Muchos de los haikus y tankas que forman La sed provocadora vienen a mostrarnos que la unión íntima con la naturaleza provoca en el ser humano la pregunta eterna del sentido de su existencia y, por lo tanto, es inevitable que al mirar al cielo, al oír el trueno lejano que ha sido precedido de un látigo de luz, al ver caer la lluvia mansamente sobre la tierra o el florecer de la primavera sobre los árboles, surja la conciencia del yo —expresado en primera, segunda o tercera persona— imbricado sin remisión en lo más ínfimo que el haijin canta: “Cada verano / mi corazón persigue / noches sin días.”; “Te queda acaso / la sed provocadora / de tus ausencias”; “Plantó cerezos / en su jardín de otoño. / ¡Nunca está en él!”
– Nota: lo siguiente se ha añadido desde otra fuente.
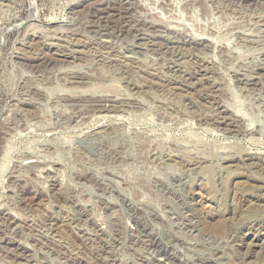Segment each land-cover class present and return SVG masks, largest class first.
<instances>
[{"label":"rangeland","instance_id":"rangeland-1","mask_svg":"<svg viewBox=\"0 0 264 264\" xmlns=\"http://www.w3.org/2000/svg\"><path fill=\"white\" fill-rule=\"evenodd\" d=\"M0 264H264V0H0Z\"/></svg>","mask_w":264,"mask_h":264}]
</instances>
En este desafío de brevedad que siempre supone este tipo de composiciones, Ricardo Virtanen en su hermoso libro nos propone la emoción, la sensibilidad, la sugerencia y la iluminación propias de los buenos haikus y tankas, poniendo en entredicho a aquellos que consideran que nunca un occidental será capaz de captar la esencia de una cultura tan espiritual y exquisita como es la japonesa. Seguro que tienen razón. Cada cultura se rige por su propia idiosincrasia, pero ¿dejará un ser humano atento y sensible de sentir la armonía de la naturaleza, la comunión con todo lo que le rodea, la sutiliza que desprenden los pequeños detalles, la desnudez del silencio o la capacidad de mirar la realidad con tanta pureza que pueda percibir hasta el lenguaje más leve de todo lo que fluye, solo por el hecho de variar su lugar de nacimiento?

La respuesta para mí es obvia: hay un breve poema zen que nos recuerda que cuando cae la nieve, cada copo encuentra siempre su lugar. Y eso es lo que ocurre en la Sed provocadora: cada sílaba, cada palabra —aun en su afán de inacabamiento—, cada sentimiento, ocupan el lugar preciso.